In the days and weeks after, I felt changed. So did everyone else. We were nicer to each other. Flags flew and were pasted on bumpers. Nothing like a tragedy to bring out humanity. And then I think we started to forget a little. Our daily lives resumed. Our anger over how the war is being handled has divided us. And now, five years later, we are remembering again. Maybe we’ll change some more. Go back to being nicer to each other like we were five years ago. And not forget this time.

7 Comments »

  1. That’s amazing about your grandparents. {hug}

    Comment by Gypsy — September 12, 2006 @ 9:45 am |Reply

  2. you did a great job with your tribute.

    Comment by Kristen — September 12, 2006 @ 5:56 pm |Reply

  3. I felt much the same way as you about the Nick Cage movie. Profiting off this day is NOT right. THey should give all the profits to the families or to the memorials. Do some good with it, at least. They don’t need this money.

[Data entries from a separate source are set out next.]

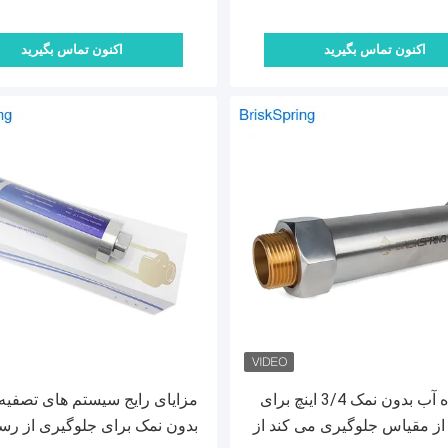
اکنون تماس بگیرید
اکنون تماس بگیرید
نرم کننده آب بدون نمک 3/4 اینچ برای
مزایای رایج سیستم های تصفیه
از مقیاس جلوگیری می کند از
بدون نمک برای جلوگیری از ر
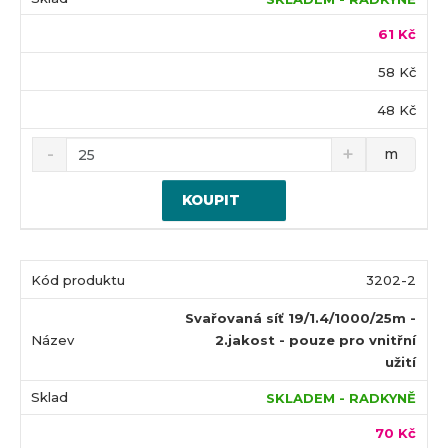
61 Kč
58 Kč
48 Kč
m
KOUPIT
3202-2
Svařovaná síť 19/1.4/1000/25m -
2.jakost - pouze pro vnitřní
užití
SKLADEM - RADKYNĚ
70 Kč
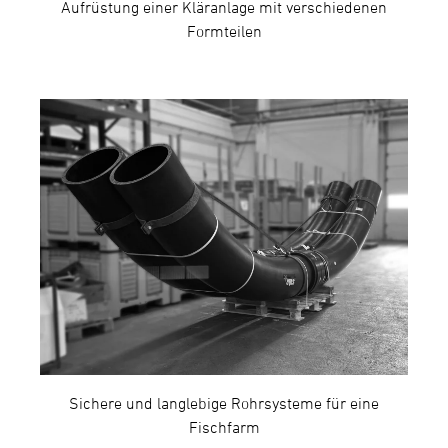
Aufrüstung einer Kläranlage mit verschiedenen
Formteilen
Sichere und langlebige Rohrsysteme für eine
Fischfarm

    I remember sitting down on the coffee table, still holding all the stuff I had brought in from the car, unable to wrap my head around what I was seeing on TV. When the plane crashed into the Pentagon and Shankesville, I wondered when it was going to end. I think the whole world came to a halt that one day. Later on, when I had to go pick up my kids, I couldn’t get over how …”normal” everything seemed to be. The stores were open, school busses running, and yet this horrible thing was going on at the same time. The contrast was so strange. It was just the weirdest feeling.
    And the families of those victims… what they went through that day, I can’t even imagine.

    You did a great job with your tribute. It’s hard to do something like that because of all the flood of emotions and because we risk upsetting the families as well.

    Comment by Laura — September 13, 2006 @ 9:56 am |Reply

  4. I had/have no desire to see the 9/11 miniseries or “flight 93” or any hollywoodization of that day either.

    Comment by abbynormal — September 13, 2006 @ 1:04 pm |Reply

  5. It’s so easy to forget, I watched Flight 93, the one that just came out on video, on September 11th because I wanted to imprint on my retina’s what had been becoming a too distant memory. It was well done and not anything close to hollywoodized. The family’s of the people on board were very much a part of this production. It made it both a touching and terrible thing to witness. Terrible because it puts into images what only our imagination has touched.

    We should never forget

    Comment by KaraMia — September 13, 2006 @ 4:13 pm |Reply

  6. I love the way you “remembered” this, Lass.
    It was a confusing day for everyone.
    Funny feelings ran rampant that day…

    ~m

    Comment by michaelm — September 14, 2006 @ 7:36 am |Reply

  7. Hi Lass,
    A very nice tribute. It’s amazing how being part of the 2996 Project both seems to take each of us back in time to our lives in that day, and then think of the person we are tributing as well. If its possible, it seemed to change history for me, to think of Chris Wemmers on that day.